Free education to cultivate social positivity

August 13, 2023 | 05:31 am PT
Tran Hung Thien Businessman
Several months ago, I took my children to a library in Brisbane, Australia, at the weekend. Upon arriving, two librarians greeted us with a warm welcome and invited my children to get library cards.

They also introduced us to a competition called "Who reads the most," a monthly friendly competition among locals here.

I was mesmerized by the invitations, and asked the librarians to help the whole family with library cards. They provided detailed instructions, thoroughly and dedicatedly, as if our reading experience was their utmost importance and sacred task.

As the cards were printed out, some of our names were misspelled, a common issue for Vietnamese abroad. I thought that we had bothered the librarians enough, and decided to let it go. But the librarians noticed the change in my face and kindly asked me what was wrong. Upon learning about the technical mistake, they were determined to fix the issue and eventually printed new cards for us.

As we said goodbye for that day, the librarians told my children to read. I thanked her, but she seems to consider her job not only as a responsibility but also as a joy, to cultivate as many readers as possible.

Everything was free. The library cards, the books. From that day onwards, my children start to read more. I also fell in love with the library. It became an attraction to our family, and every time we have guests, we take them for a tour of the library.

Just a few days ago, I dropped by the kindergarten where my youngest child is attending to donate a few boxes of tissues, part of the school campaign to improve facilities for children. Out of my gratitude, I brought more than the school asked for. The kindergarten’s head teacher, upon receiving me, was amazed.

I explained to her that I felt indebted to the school for providing such an amazing education for my child, and wished to express my gratitude in our capacity. The teacher replied that though she was glad that the family was happy, educating was the school’s responsibility, and they intended to do it to the best of their ability.

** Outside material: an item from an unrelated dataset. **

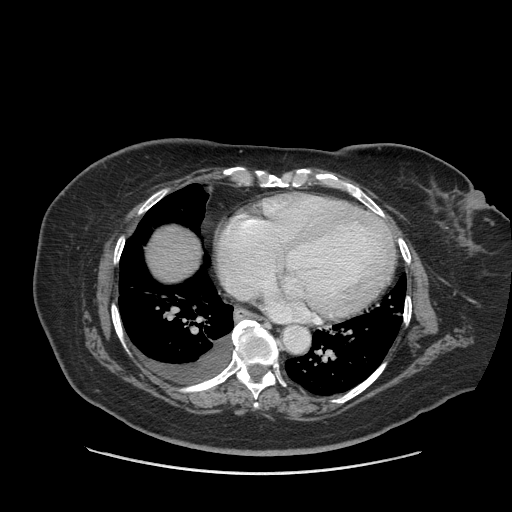
Contrast-enhanced abdominal CT (liver protocol), one axial slice; position 86 of 91 along the scan axis; 140 kVp; soft-tissue window (W 400 / L 40 HU); 2.5 mm slice thickness; 512 × 512 image matrix, field of view 420 × 420 mm. Case-level facts recorded for this patient, not image findings: diagnosis: hepatocellular carcinoma (patient treated with transarterial chemoembolisation; whether this scan precedes or follows treatment is not stated here); TNM stage (as recorded): Stage-I; Child-Pugh class: A; tumour differentiation: well differentiated; tumour nodularity: uninodular.
Outlined on this slice (semi-automatic segmentation, software-assisted and operator-edited):
- liver parenchyma outside the tumour (the mass and vessels are separate outlines, so this box may not span the whole liver): bounding box (x1, y1, x2, y2) in pixels: (146, 224, 200, 282)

Although I don’t live in Vietnam anymore, I was pleasantly surprised to learn that Da Nang has exempted tuition fees for students from kindergarten to high school levels for the third year in a row, a policy initiated during the pandemic to ensure equal education to the less privileged during harsh times.

Several other provinces, like Bac Ninh, Quang Ninh, Ba Ria – Vung Tau, also followed suit. I was overjoyed, as Da Nang was a memorial city for me, for I had taught here several years before.

Although it does not have as much capacity as Brisbane, where I live now, Da Nang and other localities in Vietnam are trying to make public services, including education, more accessible to all locals. To me, every step in this direction is an admirable effort of Vietnam.

With better policies, especially policies that provide more equal and better education to the young generations, we as a society will grow and improve our well-being day by day. Citizens, especially those who contribute their efforts to the public sector, should be the first to spread such positivity.

*Tran Hung Thien is an expert on market analysis and lecturer at the VNUK Danang and the Crimson Institute.